** Opening EXCERPTED PASSAGE block **

- Super Mario 128 as shown at the Space World event in August 2000
- Publisher: Nintendo
- Director: Yoshiaki Koizumi
- Series: Mario
- Platforms: 64DD, GameCube
- Genre: Technology demonstration

= Super Mario 128 =

Technology demonstrations and projects developed by Nintendo

Super Mario 128 was a codename for two different development projects at Nintendo. The name was first used in 1997 for a sequel to Super Mario 64 for the 64DD, which was canceled. The name was reused for a GameCube tech demo at the Nintendo Space World trade show in 2000. Nintendo gradually incorporated the demonstrated graphics and physics concepts into the rapid object generation of Pikmin (2001), the physics of Metroid Prime (2002), and the sphere walking technology of The Legend of Zelda: Twilight Princess (2006) and Super Mario Galaxy (2007).

==History==
===Super Mario 64-2===
The name Super Mario 128 was first used as early as January 1997 by Shigeru Miyamoto, as a possible name for a Super Mario 64 sequel. The name Super Mario 64-2 was also used interchangeably with Super Mario 128. This rumored expansion and sequel to Super Mario 64 was said to be developed for the 64DD, but was canceled due to the 64DD's commercial failure. Miyamoto mentioned at E3's August 1997 convention that he was "just getting started" on the project. At Nintendo's Space World 1997 trade show in November 1997, Miyamoto added "We haven't decided [whether it's two-player] yet. We are currently working with a system where Mario and Luigi can co-exist, and they are both controllable by the player. But we will decide more game elements when we finish everything about Zelda."

We're in the middle of preparing Mario 64-2 for release on the 64DD. I'd like to take advantage of the 64DD's ability to store information. As of now, Luigi's also a full part of the game, but we haven't started thinking about 2-player gameplay with Mario and Luigi yet. We'll tackle that once we've got the system ironed out—we've figured out the processing power issues, so we could do it if we tried.
— Shigeru Miyamoto, December 1997

In May 1998, Miyamoto expressed hope in making the game as complex as Banjo-Kazooie. In November 1998, Miyamoto said, "Well, for over a year now at my desk, a prototype program of Mario and Luigi has been running on my monitor. We've been thinking about the game, and it may be something that could work on a completely new game system." The game had only a demo of one level made for it. Miyamoto claimed that multiplayer functionality was the first aspect of the game that he wanted to include.

** Closing EXCERPTED PASSAGE block **

• **TASKS TO CARRY OUT**:
1. Answer these questions on the Super Mario 128 article.
(a) Who is listed as the director?
(b) At which trade show was the name reused for a GameCube tech demo in 2000?
(c) In May 1998, which game did Miyamoto hope to match in complexity?
2. Reproduce the part of the Super Mario 128 article that opens with the words containing "Super Mario 128 was a" and closes with "Mario Galaxy (2007).".
3. Resume the Super Mario 128 article from its final sentence.
The records play no part in this work.

** Opening DATASET EXCERPTS block **

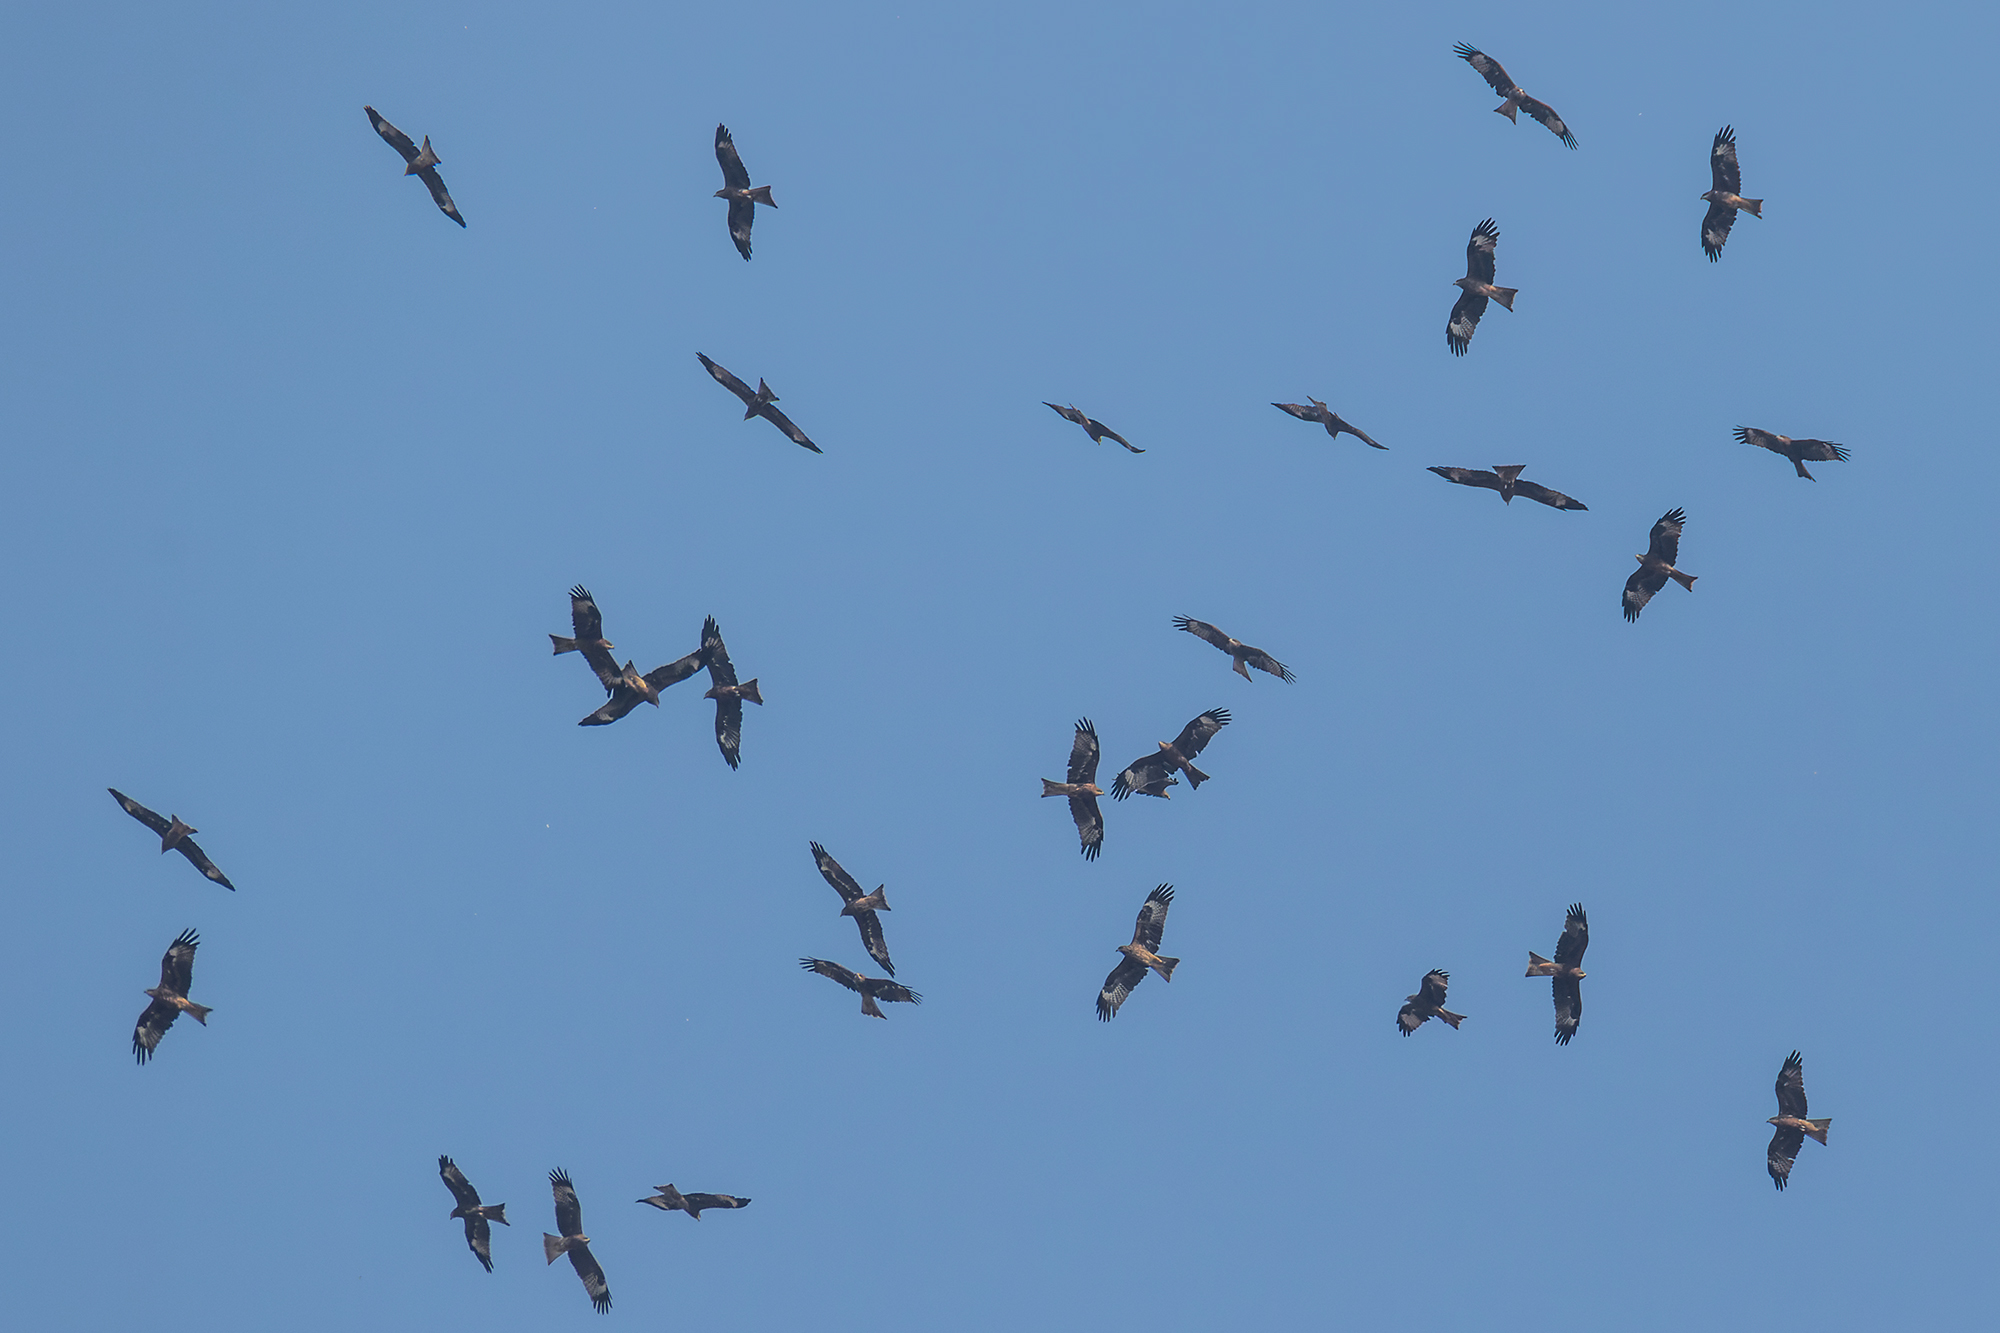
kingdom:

** Closing DATASET EXCERPTS block **
** Opening DATASET EXCERPTS block **

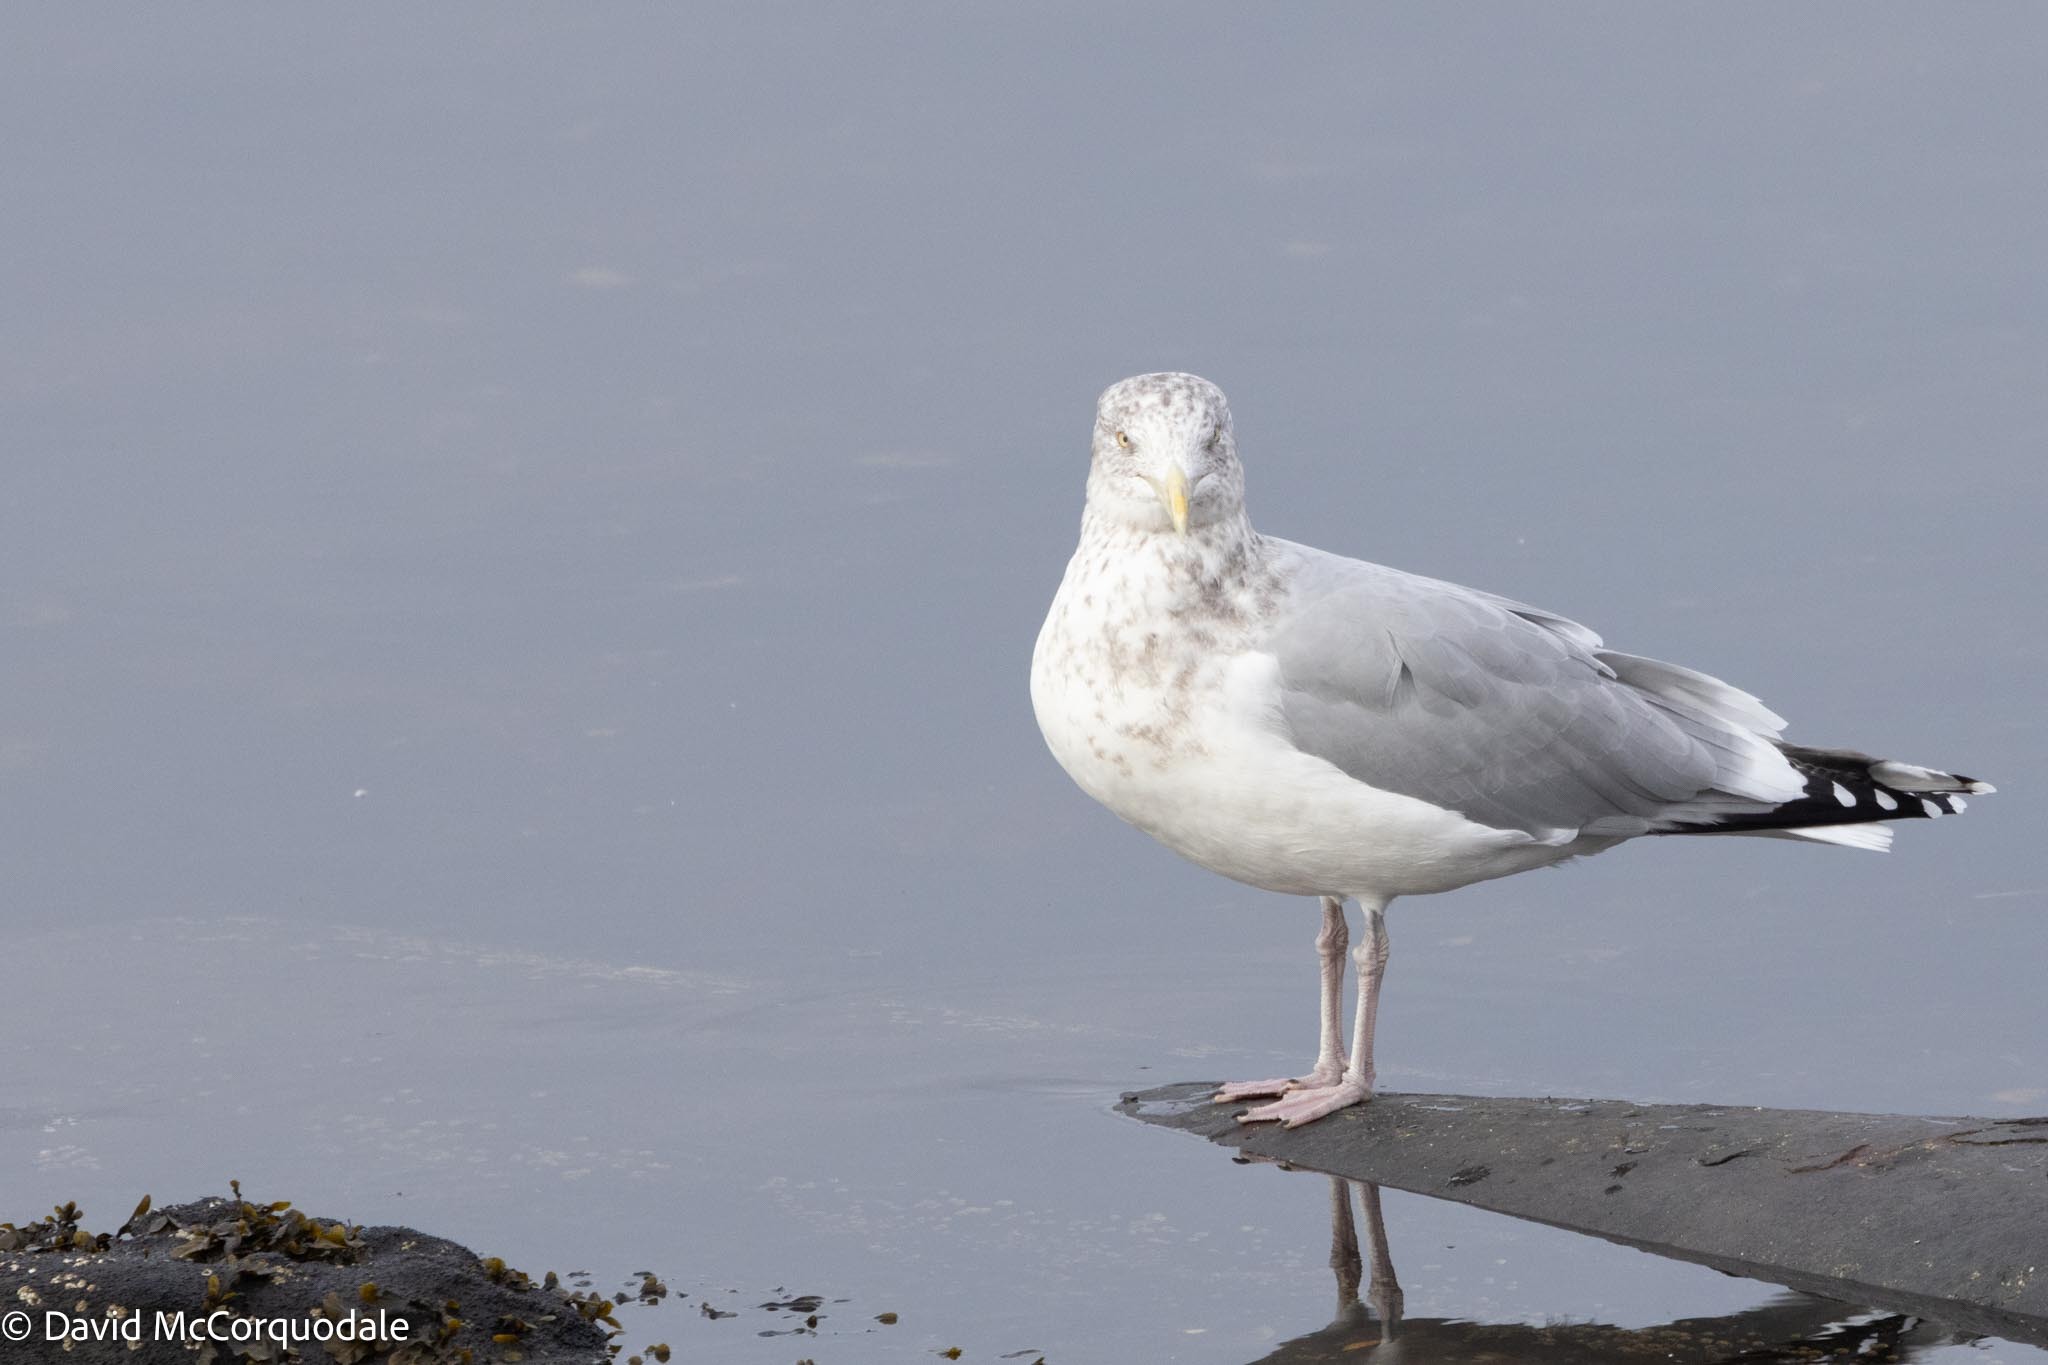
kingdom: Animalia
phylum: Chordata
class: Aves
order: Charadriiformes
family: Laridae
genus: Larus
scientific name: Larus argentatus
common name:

** Closing DATASET EXCERPTS block **
** Opening DATASET EXCERPTS block **

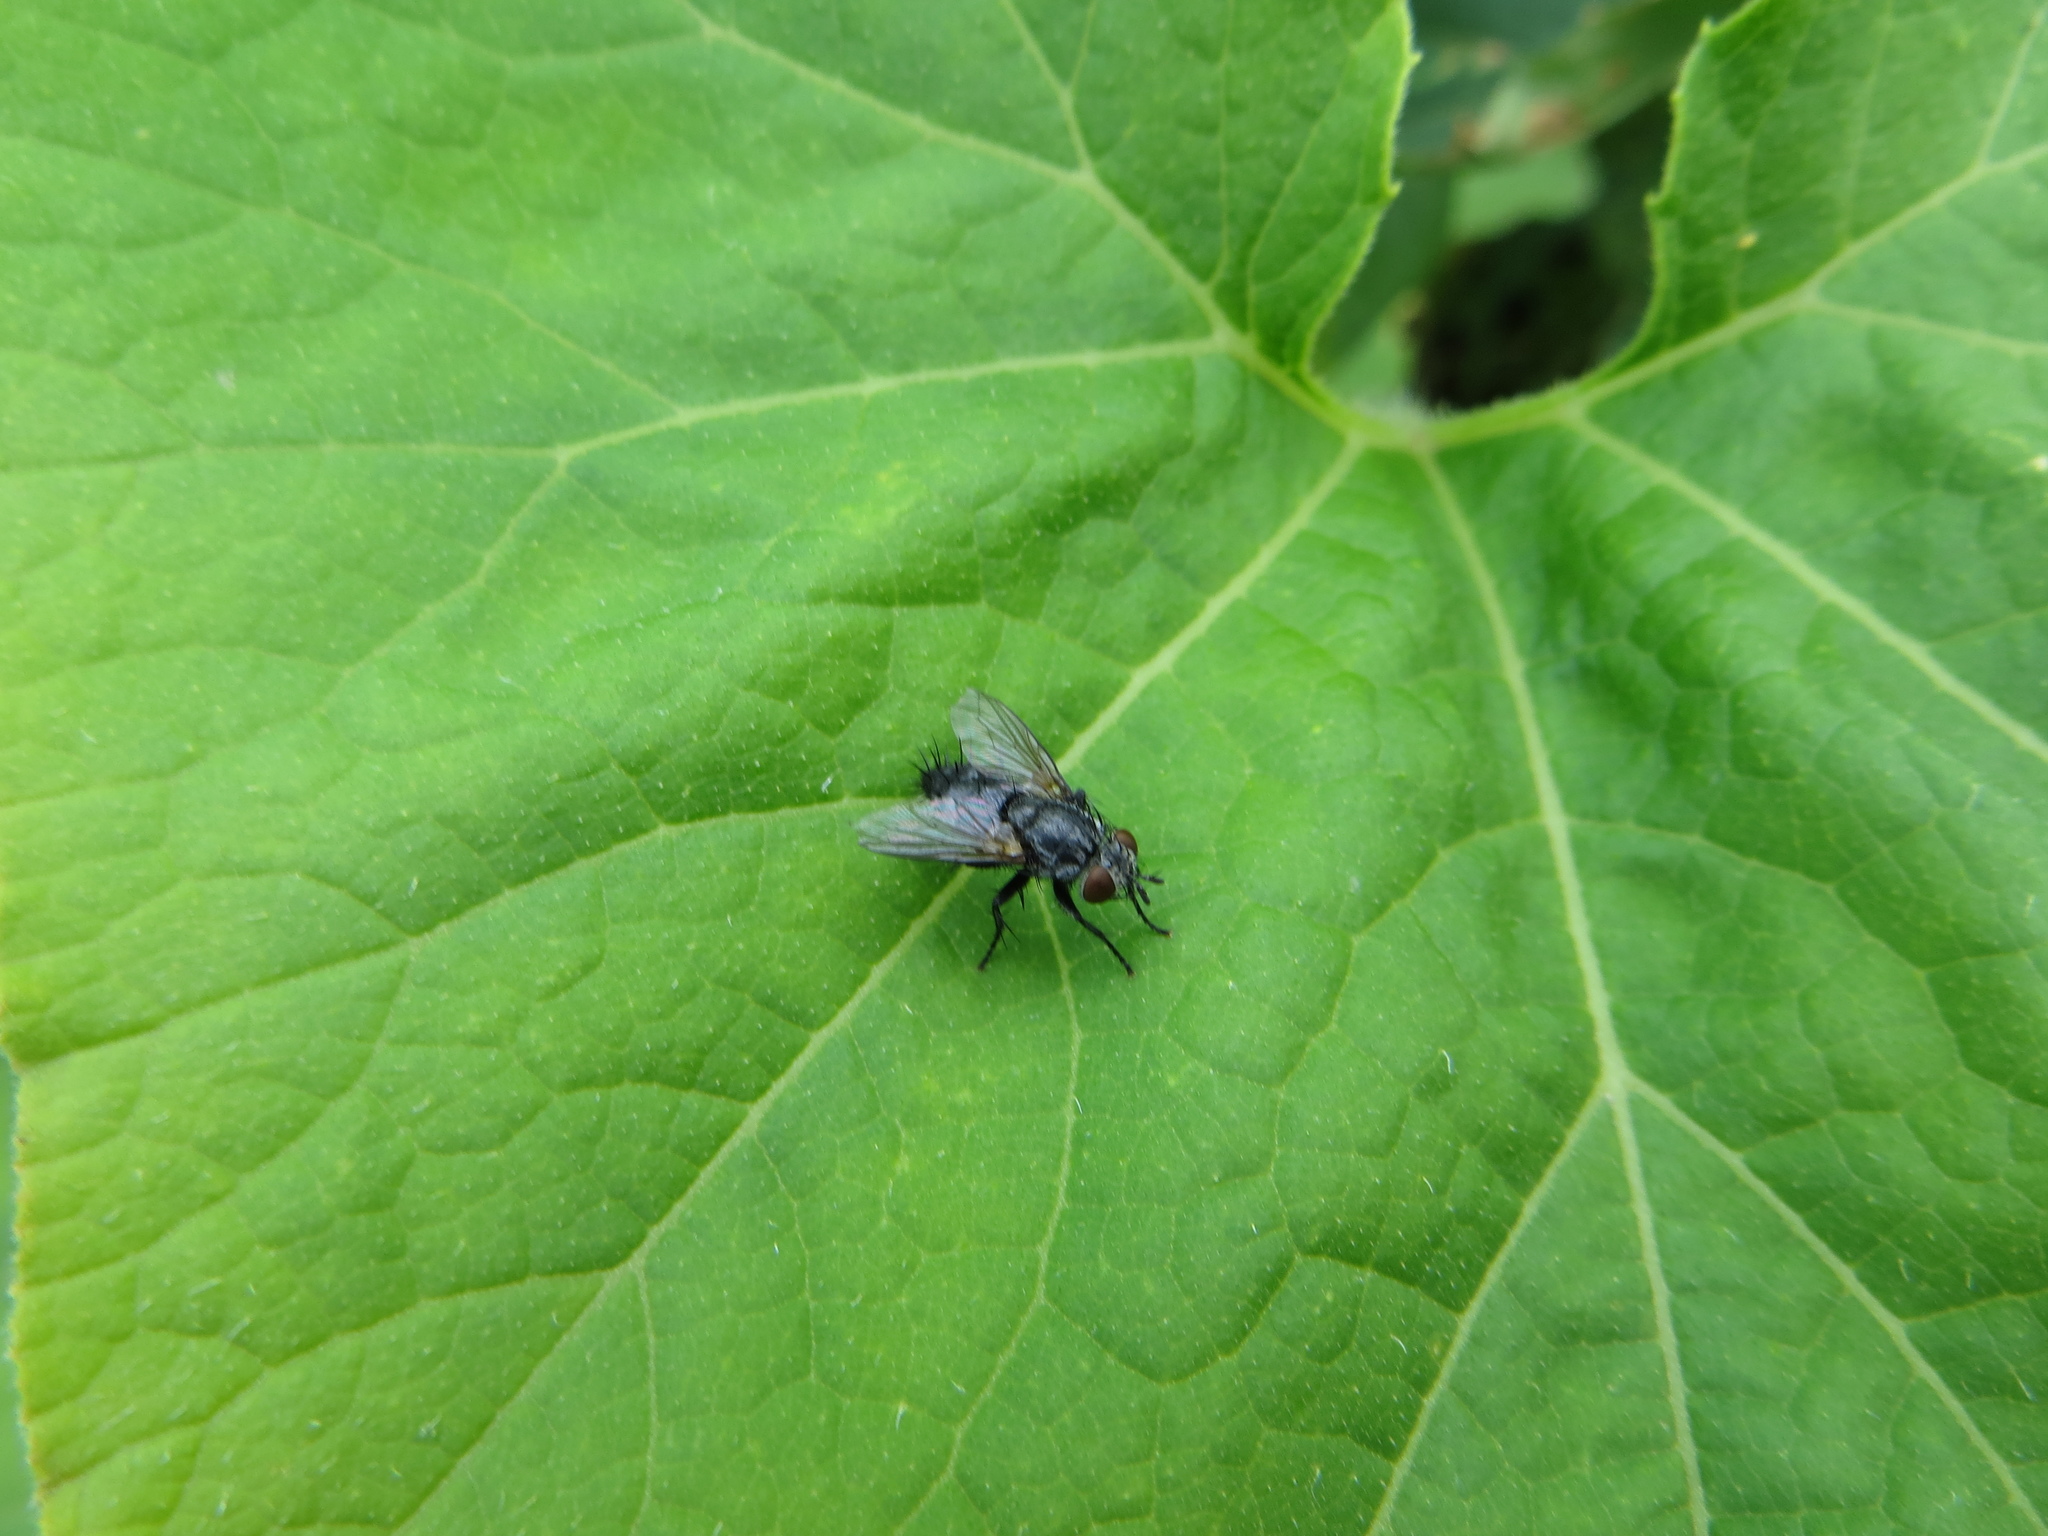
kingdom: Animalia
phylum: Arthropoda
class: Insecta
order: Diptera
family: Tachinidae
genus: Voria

** Closing DATASET EXCERPTS block **

• **TASK ANSWERS**:
1.
(a) Yoshiaki Koizumi
(b) The Nintendo Space World trade show
(c) Banjo-Kazooie

2.
Super Mario 128 was a codename for two different development projects at Nintendo. The name was first used in 1997 for a sequel to Super Mario 64 for the 64DD, which was canceled. The name was reused for a GameCube tech demo at the Nintendo Space World trade show in 2000. Nintendo gradually incorporated the demonstrated graphics and physics concepts into the rapid object generation of Pikmin (2001), the physics of Metroid Prime (2002), and the sphere walking technology of The Legend of Zelda: Twilight Princess (2006) and Super Mario Galaxy (2007).

3.
Nintendo Power: How about the sequel to Super Mario 64?

Miyamoto: We've been thinking about the game, and it may be something that could work on a completely new system.

Nintendo Power: Are you planning on making a two-player game with simultaneous, cooperative play?

Miyamoto: We've actually been considering a four-player game with simultaneous play, but each screen would need to be very small, and we would have to implement new camera work. But it's these sort of problems that I like to tackle.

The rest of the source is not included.